WHAT YOU ARE ASKED TO DO ▸ Give back the entries that follow exactly as written. Any picture gets left out.

DATA EXTRACTS ▸

───

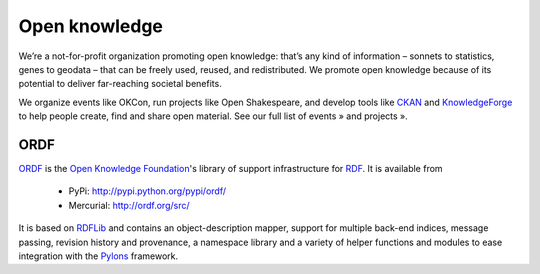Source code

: ﻿
.. index::
   Open knowledge
  

.. open_knowledge:
  
===================
Open knowledge
===================

.. image:: open_data.jpg

.. seealso:: 

   - http://okfn.org/

   
We’re a not-for-profit organization promoting open knowledge: that’s any 
kind of information – sonnets to statistics, genes to geodata – that can 
be freely used, reused, and redistributed. We promote open knowledge 
because of its potential to deliver far-reaching societal benefits.

We organize events like OKCon, run projects like Open Shakespeare, and 
develop tools like CKAN_ and KnowledgeForge_ to help people create, find 
and share open material. See our full list of events » and projects ».



.. _CKAN: http://okfn.org/projects/ckan/
.. _KnowledgeForge: http://okfn.org/projects/kforge/

ORDF 
====

`ORDF`_ is the `Open Knowledge Foundation`_'s library of support
infrastructure for RDF_. It is available from

    * PyPi: http://pypi.python.org/pypi/ordf/
    * Mercurial: http://ordf.org/src/

It is based on RDFLib_ and contains an object-description mapper, support 
for multiple back-end indices, message passing, revision history and
provenance, a namespace library and  a variety of helper functions and
modules to ease integration with the Pylons_ framework.

.. _ORDF: http://ordf.org/
.. _Open Knowledge Foundation: http://okfn.org/
.. _mercurial repository: http://ordf.org/src/
.. _RDF: http://en.wikipedia.org/wiki/Resource_Description_Framework
.. _RDFLib: http://www.rdflib.net/
.. _Pylons: http://pylonshq.com/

───

RESPONSE BELOW ▸
Source code

: ﻿
.. index::
   Open knowledge
  

.. open_knowledge:
  
===================
Open knowledge
===================

.. image:: open_data.jpg

.. seealso:: 

   - http://okfn.org/

   
We’re a not-for-profit organization promoting open knowledge: that’s any 
kind of information – sonnets to statistics, genes to geodata – that can 
be freely used, reused, and redistributed. We promote open knowledge 
because of its potential to deliver far-reaching societal benefits.

We organize events like OKCon, run projects like Open Shakespeare, and 
develop tools like CKAN_ and KnowledgeForge_ to help people create, find 
and share open material. See our full list of events » and projects ».



.. _CKAN: http://okfn.org/projects/ckan/
.. _KnowledgeForge: http://okfn.org/projects/kforge/

ORDF 
====

`ORDF`_ is the `Open Knowledge Foundation`_'s library of support
infrastructure for RDF_. It is available from

    * PyPi: http://pypi.python.org/pypi/ordf/
    * Mercurial: http://ordf.org/src/

It is based on RDFLib_ and contains an object-description mapper, support 
for multiple back-end indices, message passing, revision history and
provenance, a namespace library and  a variety of helper functions and
modules to ease integration with the Pylons_ framework.

.. _ORDF: http://ordf.org/
.. _Open Knowledge Foundation: http://okfn.org/
.. _mercurial repository: http://ordf.org/src/
.. _RDF: http://en.wikipedia.org/wiki/Resource_Description_Framework
.. _RDFLib: http://www.rdflib.net/
.. _Pylons: http://pylonshq.com/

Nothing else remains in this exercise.